Transparency International called the Aug. 22 passage of section 1504 of the law “a milestone in the long campaign for transparency in the extractive industry” that “sets a global benchmark.”
Cambodia expects to see oil revenue from offshore reserves by 2016, well after the law comes into effect, Sarath Chhay, executive director of the watchdog group Cambodians for Resource Revenue Transparency, told VOA Khmer in a recent interview.
By then, US companies will have to publicize their payments to the Cambodian government, he said. “Then, if people know how much we get from oil and gas, they can keep the government accountable,” he said.
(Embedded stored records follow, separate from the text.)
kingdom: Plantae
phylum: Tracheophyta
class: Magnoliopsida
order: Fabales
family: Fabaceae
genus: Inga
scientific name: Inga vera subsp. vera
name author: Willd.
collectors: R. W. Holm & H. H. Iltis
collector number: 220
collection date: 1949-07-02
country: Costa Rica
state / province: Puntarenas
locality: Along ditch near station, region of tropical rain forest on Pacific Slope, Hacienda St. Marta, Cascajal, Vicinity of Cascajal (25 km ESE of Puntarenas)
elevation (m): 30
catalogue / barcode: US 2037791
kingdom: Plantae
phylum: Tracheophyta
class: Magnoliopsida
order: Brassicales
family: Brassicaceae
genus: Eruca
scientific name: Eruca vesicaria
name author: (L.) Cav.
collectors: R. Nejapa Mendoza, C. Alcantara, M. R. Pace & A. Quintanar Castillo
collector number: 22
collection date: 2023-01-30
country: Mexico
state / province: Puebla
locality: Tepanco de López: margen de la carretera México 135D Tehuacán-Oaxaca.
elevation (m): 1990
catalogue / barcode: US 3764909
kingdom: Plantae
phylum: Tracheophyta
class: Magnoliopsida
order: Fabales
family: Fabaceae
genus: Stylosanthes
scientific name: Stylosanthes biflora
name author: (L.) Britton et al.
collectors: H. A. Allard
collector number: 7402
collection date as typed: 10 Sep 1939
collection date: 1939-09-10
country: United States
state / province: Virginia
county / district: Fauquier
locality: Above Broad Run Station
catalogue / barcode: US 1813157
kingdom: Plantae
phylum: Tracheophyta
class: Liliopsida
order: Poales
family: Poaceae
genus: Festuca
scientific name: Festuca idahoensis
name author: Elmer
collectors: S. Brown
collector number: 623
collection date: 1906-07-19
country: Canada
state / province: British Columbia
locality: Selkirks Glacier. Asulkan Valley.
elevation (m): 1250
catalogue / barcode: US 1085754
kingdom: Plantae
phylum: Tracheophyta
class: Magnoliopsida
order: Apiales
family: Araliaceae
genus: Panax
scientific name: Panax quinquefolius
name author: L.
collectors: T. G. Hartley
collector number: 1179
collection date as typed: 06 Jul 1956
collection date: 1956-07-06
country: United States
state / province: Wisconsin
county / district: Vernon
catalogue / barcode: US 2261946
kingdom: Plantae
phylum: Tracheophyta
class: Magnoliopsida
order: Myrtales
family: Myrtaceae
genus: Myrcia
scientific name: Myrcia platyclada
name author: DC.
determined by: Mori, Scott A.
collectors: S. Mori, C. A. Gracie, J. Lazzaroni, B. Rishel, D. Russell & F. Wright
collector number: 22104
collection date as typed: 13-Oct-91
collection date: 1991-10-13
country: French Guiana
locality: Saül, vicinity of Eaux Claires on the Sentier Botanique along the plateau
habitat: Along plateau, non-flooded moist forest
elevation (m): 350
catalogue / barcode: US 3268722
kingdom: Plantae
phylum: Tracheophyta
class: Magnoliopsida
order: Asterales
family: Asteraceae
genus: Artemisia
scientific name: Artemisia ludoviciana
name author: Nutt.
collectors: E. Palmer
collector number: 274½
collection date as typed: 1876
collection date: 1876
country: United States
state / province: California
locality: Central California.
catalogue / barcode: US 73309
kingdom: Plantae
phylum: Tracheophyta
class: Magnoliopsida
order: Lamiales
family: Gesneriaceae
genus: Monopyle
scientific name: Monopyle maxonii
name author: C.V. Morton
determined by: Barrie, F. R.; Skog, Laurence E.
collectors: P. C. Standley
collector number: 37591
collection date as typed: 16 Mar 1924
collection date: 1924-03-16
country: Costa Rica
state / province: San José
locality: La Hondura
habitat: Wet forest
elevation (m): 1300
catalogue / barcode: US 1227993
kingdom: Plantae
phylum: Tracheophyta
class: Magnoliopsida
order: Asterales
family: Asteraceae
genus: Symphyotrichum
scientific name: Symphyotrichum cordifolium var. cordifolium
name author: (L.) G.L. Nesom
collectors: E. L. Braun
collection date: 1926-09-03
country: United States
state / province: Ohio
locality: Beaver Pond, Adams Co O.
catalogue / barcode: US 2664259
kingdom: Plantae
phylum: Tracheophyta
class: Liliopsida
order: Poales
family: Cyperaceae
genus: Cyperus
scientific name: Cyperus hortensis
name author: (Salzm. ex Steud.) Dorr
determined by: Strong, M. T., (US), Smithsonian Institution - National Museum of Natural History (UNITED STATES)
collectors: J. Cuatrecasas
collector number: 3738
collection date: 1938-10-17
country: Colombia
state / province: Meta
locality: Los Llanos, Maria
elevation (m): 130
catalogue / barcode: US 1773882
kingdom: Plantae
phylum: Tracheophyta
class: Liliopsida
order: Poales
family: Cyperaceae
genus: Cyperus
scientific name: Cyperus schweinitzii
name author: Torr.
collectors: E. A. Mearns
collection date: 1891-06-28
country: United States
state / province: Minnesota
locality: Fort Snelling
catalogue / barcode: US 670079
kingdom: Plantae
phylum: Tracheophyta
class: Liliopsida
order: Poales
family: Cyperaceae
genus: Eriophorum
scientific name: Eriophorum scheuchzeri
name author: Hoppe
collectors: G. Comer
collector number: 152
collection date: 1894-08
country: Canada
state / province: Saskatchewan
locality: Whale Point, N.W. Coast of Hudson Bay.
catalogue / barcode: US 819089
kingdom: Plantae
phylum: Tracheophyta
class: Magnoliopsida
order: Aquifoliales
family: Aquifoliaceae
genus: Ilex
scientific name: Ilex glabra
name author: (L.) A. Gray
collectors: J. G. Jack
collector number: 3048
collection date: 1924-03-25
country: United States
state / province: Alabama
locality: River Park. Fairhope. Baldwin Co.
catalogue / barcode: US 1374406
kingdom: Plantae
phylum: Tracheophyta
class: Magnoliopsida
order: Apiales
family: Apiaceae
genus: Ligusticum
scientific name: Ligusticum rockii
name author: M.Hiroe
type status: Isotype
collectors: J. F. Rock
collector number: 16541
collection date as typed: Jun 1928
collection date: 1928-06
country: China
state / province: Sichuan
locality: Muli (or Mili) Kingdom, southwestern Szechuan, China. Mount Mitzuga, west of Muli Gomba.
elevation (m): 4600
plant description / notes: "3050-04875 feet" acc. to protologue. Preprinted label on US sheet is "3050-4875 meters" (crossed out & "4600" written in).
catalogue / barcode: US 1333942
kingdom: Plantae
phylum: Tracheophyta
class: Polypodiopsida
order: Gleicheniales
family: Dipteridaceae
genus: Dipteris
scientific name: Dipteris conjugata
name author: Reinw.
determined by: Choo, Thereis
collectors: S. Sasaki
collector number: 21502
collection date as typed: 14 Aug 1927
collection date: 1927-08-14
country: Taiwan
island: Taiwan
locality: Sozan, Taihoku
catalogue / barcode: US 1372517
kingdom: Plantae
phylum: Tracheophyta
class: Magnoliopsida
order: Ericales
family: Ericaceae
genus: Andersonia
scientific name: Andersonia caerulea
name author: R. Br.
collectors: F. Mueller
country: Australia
International and local groups say they fear Cambodia lacks the transparency and rule of law to responsibility use its resource revenues. Critics point to the luxury timber trade, which is rife with corruption and has stripped Cambodia of much of its forest cover, enriching only an elite class in the process.
And the Dodd-Frank law is not a cure-all. Under the law, only US-listed companies will have to report. Currently, the US-listed oil giant Chevron is investing in offshore oil extraction in Cambodia, through a locally registered company. It has invested $160 million so far in the endeavor, Oilprice.com reported earlier this year.
But there are companies from Europe, Asia and the Middle East all with interests in Cambodia’s oil, gas and minerals.
Sarath Chhay said the US law is being used as an example by the European Union, which could pass similar legislation to improve transparency in global finance, including in the extractive industries, he said.
The US law should be an example to Cambodia, too, he said. “If our government pays attention to this law, it would prove to the world and potential investors that Cambodia is on the right track, and they would be confident to come and invest in Cambodia.”
Sarath Chhay said his group wants to see the EU pass its law as soon as possible. He also encouraged Cambodia to sign onto an international agreement called the Extractive Industries Transparency Initiative, which would improve disclosures in the extractive industry.
“Being a member of EITI benefits the country a great deal, because it helps the effectiveness of collecting resource revenue and attracts potential investors to Cambodia,” he said. “Socially responsible companies can only invest in countries with the rule of law.”